* **Task objective**: Print every line of the records below verbatim, in the same order and with nothing altered.

..............................

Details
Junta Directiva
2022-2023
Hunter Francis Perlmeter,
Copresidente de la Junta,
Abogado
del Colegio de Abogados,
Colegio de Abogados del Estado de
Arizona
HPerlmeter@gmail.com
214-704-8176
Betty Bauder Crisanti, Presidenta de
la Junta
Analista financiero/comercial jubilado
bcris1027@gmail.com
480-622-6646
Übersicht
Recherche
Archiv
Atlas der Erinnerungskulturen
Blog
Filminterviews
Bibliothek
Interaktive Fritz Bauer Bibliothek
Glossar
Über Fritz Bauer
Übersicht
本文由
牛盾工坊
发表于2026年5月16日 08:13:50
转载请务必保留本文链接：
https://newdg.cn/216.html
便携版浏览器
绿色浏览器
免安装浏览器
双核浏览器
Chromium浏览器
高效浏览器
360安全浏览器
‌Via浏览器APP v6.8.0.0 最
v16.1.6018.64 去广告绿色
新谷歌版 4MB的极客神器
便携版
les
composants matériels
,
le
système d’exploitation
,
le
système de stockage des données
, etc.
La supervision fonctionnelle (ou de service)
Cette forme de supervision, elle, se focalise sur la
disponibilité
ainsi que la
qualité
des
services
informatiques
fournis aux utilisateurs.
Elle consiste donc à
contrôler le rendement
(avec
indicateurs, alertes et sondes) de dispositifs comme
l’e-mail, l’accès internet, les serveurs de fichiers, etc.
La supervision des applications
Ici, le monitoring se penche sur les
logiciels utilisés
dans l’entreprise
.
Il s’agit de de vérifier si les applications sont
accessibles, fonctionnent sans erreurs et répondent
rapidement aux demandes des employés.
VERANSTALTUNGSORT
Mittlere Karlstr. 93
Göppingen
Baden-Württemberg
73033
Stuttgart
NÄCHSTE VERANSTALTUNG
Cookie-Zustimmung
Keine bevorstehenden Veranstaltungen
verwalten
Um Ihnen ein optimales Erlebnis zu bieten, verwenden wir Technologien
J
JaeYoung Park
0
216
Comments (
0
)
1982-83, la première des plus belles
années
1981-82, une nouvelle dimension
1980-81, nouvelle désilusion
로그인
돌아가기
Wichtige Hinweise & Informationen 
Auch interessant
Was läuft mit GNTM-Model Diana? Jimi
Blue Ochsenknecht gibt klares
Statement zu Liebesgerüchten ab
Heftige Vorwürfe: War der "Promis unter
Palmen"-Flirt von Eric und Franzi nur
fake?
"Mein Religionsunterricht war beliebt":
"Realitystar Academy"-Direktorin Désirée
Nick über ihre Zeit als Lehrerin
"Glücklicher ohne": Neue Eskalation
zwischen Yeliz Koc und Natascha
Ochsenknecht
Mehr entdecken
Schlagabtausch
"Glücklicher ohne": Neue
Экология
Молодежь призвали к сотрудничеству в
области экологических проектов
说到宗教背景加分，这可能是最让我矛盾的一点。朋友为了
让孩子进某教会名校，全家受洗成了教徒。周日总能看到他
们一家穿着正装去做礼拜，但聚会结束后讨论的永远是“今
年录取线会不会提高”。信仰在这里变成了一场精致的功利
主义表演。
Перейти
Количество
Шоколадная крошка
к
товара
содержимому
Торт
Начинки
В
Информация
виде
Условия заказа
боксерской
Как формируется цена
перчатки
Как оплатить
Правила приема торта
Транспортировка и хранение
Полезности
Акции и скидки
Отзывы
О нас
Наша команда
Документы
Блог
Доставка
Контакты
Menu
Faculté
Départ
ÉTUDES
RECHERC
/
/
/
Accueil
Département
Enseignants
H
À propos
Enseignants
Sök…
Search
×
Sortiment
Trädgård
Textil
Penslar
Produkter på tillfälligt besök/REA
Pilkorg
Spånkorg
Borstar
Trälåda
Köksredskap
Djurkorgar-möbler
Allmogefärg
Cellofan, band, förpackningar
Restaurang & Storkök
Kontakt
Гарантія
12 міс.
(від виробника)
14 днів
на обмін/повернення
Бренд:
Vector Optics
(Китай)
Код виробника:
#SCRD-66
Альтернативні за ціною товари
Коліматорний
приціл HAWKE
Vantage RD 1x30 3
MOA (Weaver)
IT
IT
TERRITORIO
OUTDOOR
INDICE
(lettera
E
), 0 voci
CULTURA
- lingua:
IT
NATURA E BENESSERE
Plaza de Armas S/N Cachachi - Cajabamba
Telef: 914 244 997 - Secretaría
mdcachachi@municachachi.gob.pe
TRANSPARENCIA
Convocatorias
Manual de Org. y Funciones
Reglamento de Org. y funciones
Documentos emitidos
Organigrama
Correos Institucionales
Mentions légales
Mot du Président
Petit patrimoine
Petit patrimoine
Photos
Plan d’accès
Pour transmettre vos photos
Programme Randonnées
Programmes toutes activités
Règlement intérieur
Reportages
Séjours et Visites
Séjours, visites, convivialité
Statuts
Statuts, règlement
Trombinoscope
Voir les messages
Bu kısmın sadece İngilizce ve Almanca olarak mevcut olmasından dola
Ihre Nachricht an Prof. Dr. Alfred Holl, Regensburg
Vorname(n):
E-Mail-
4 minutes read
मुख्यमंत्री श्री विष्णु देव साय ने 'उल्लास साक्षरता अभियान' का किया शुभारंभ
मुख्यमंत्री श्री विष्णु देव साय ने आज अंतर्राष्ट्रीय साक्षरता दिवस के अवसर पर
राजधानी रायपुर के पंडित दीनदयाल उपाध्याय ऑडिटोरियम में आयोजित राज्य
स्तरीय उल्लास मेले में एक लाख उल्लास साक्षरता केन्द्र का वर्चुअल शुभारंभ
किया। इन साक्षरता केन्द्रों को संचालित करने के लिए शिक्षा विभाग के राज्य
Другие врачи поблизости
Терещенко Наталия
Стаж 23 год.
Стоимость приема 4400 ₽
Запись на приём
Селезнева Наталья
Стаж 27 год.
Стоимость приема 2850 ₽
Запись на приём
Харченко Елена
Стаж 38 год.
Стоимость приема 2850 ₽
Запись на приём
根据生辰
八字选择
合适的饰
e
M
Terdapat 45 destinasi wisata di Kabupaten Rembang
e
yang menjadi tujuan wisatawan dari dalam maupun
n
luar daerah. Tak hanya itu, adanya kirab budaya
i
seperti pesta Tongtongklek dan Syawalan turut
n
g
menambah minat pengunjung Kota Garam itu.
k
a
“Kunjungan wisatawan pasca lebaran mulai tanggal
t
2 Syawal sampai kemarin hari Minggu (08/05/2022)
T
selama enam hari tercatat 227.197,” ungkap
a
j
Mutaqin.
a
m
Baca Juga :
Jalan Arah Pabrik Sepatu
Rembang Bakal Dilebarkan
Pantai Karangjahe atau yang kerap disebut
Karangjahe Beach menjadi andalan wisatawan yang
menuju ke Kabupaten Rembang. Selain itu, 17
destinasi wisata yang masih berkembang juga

..............................

* **Exercise answer**:
Details
Junta Directiva
2022-2023
Hunter Francis Perlmeter,
Copresidente de la Junta,
Abogado
del Colegio de Abogados,
Colegio de Abogados del Estado de
Arizona
HPerlmeter@gmail.com
214-704-8176
Betty Bauder Crisanti, Presidenta de
la Junta
Analista financiero/comercial jubilado
bcris1027@gmail.com
480-622-6646
Übersicht
Recherche
Archiv
Atlas der Erinnerungskulturen
Blog
Filminterviews
Bibliothek
Interaktive Fritz Bauer Bibliothek
Glossar
Über Fritz Bauer
Übersicht
本文由
牛盾工坊
发表于2026年5月16日 08:13:50
转载请务必保留本文链接：
https://newdg.cn/216.html
便携版浏览器
绿色浏览器
免安装浏览器
双核浏览器
Chromium浏览器
高效浏览器
360安全浏览器
‌Via浏览器APP v6.8.0.0 最
v16.1.6018.64 去广告绿色
新谷歌版 4MB的极客神器
便携版
les
composants matériels
,
le
système d’exploitation
,
le
système de stockage des données
, etc.
La supervision fonctionnelle (ou de service)
Cette forme de supervision, elle, se focalise sur la
disponibilité
ainsi que la
qualité
des
services
informatiques
fournis aux utilisateurs.
Elle consiste donc à
contrôler le rendement
(avec
indicateurs, alertes et sondes) de dispositifs comme
l’e-mail, l’accès internet, les serveurs de fichiers, etc.
La supervision des applications
Ici, le monitoring se penche sur les
logiciels utilisés
dans l’entreprise
.
Il s’agit de de vérifier si les applications sont
accessibles, fonctionnent sans erreurs et répondent
rapidement aux demandes des employés.
VERANSTALTUNGSORT
Mittlere Karlstr. 93
Göppingen
Baden-Württemberg
73033
Stuttgart
NÄCHSTE VERANSTALTUNG
Cookie-Zustimmung
Keine bevorstehenden Veranstaltungen
verwalten
Um Ihnen ein optimales Erlebnis zu bieten, verwenden wir Technologien
J
JaeYoung Park
0
216
Comments (
0
)
1982-83, la première des plus belles
années
1981-82, une nouvelle dimension
1980-81, nouvelle désilusion
로그인
돌아가기
Wichtige Hinweise & Informationen 
Auch interessant
Was läuft mit GNTM-Model Diana? Jimi
Blue Ochsenknecht gibt klares
Statement zu Liebesgerüchten ab
Heftige Vorwürfe: War der "Promis unter
Palmen"-Flirt von Eric und Franzi nur
fake?
"Mein Religionsunterricht war beliebt":
"Realitystar Academy"-Direktorin Désirée
Nick über ihre Zeit als Lehrerin
"Glücklicher ohne": Neue Eskalation
zwischen Yeliz Koc und Natascha
Ochsenknecht
Mehr entdecken
Schlagabtausch
"Glücklicher ohne": Neue
Экология
Молодежь призвали к сотрудничеству в
области экологических проектов
说到宗教背景加分，这可能是最让我矛盾的一点。朋友为了
让孩子进某教会名校，全家受洗成了教徒。周日总能看到他
们一家穿着正装去做礼拜，但聚会结束后讨论的永远是“今
年录取线会不会提高”。信仰在这里变成了一场精致的功利
主义表演。
Перейти
Количество
Шоколадная крошка
к
товара
содержимому
Торт
Начинки
В
Информация
виде
Условия заказа
боксерской
Как формируется цена
перчатки
Как оплатить
Правила приема торта
Транспортировка и хранение
Полезности
Акции и скидки
Отзывы
О нас
Наша команда
Документы
Блог
Доставка
Контакты
Menu
Faculté
Départ
ÉTUDES
RECHERC
/
/
/
Accueil
Département
Enseignants
H
À propos
Enseignants
Sök…
Search
×
Sortiment
Trädgård
Textil
Penslar
Produkter på tillfälligt besök/REA
Pilkorg
Spånkorg
Borstar
Trälåda
Köksredskap
Djurkorgar-möbler
Allmogefärg
Cellofan, band, förpackningar
Restaurang & Storkök
Kontakt
Гарантія
12 міс.
(від виробника)
14 днів
на обмін/повернення
Бренд:
Vector Optics
(Китай)
Код виробника:
#SCRD-66
Альтернативні за ціною товари
Коліматорний
приціл HAWKE
Vantage RD 1x30 3
MOA (Weaver)
IT
IT
TERRITORIO
OUTDOOR
INDICE
(lettera
E
), 0 voci
CULTURA
- lingua:
IT
NATURA E BENESSERE
Plaza de Armas S/N Cachachi - Cajabamba
Telef: 914 244 997 - Secretaría
mdcachachi@municachachi.gob.pe
TRANSPARENCIA
Convocatorias
Manual de Org. y Funciones
Reglamento de Org. y funciones
Documentos emitidos
Organigrama
Correos Institucionales
Mentions légales
Mot du Président
Petit patrimoine
Petit patrimoine
Photos
Plan d’accès
Pour transmettre vos photos
Programme Randonnées
Programmes toutes activités
Règlement intérieur
Reportages
Séjours et Visites
Séjours, visites, convivialité
Statuts
Statuts, règlement
Trombinoscope
Voir les messages
Bu kısmın sadece İngilizce ve Almanca olarak mevcut olmasından dola
Ihre Nachricht an Prof. Dr. Alfred Holl, Regensburg
Vorname(n):
E-Mail-
4 minutes read
मुख्यमंत्री श्री विष्णु देव साय ने 'उल्लास साक्षरता अभियान' का किया शुभारंभ
मुख्यमंत्री श्री विष्णु देव साय ने आज अंतर्राष्ट्रीय साक्षरता दिवस के अवसर पर
राजधानी रायपुर के पंडित दीनदयाल उपाध्याय ऑडिटोरियम में आयोजित राज्य
स्तरीय उल्लास मेले में एक लाख उल्लास साक्षरता केन्द्र का वर्चुअल शुभारंभ
किया। इन साक्षरता केन्द्रों को संचालित करने के लिए शिक्षा विभाग के राज्य
Другие врачи поблизости
Терещенко Наталия
Стаж 23 год.
Стоимость приема 4400 ₽
Запись на приём
Селезнева Наталья
Стаж 27 год.
Стоимость приема 2850 ₽
Запись на приём
Харченко Елена
Стаж 38 год.
Стоимость приема 2850 ₽
Запись на приём
根据生辰
八字选择
合适的饰
e
M
Terdapat 45 destinasi wisata di Kabupaten Rembang
e
yang menjadi tujuan wisatawan dari dalam maupun
n
luar daerah. Tak hanya itu, adanya kirab budaya
i
seperti pesta Tongtongklek dan Syawalan turut
n
g
menambah minat pengunjung Kota Garam itu.
k
a
“Kunjungan wisatawan pasca lebaran mulai tanggal
t
2 Syawal sampai kemarin hari Minggu (08/05/2022)
T
selama enam hari tercatat 227.197,” ungkap
a
j
Mutaqin.
a
m
Baca Juga :
Jalan Arah Pabrik Sepatu
Rembang Bakal Dilebarkan
Pantai Karangjahe atau yang kerap disebut
Karangjahe Beach menjadi andalan wisatawan yang
menuju ke Kabupaten Rembang. Selain itu, 17
destinasi wisata yang masih berkembang juga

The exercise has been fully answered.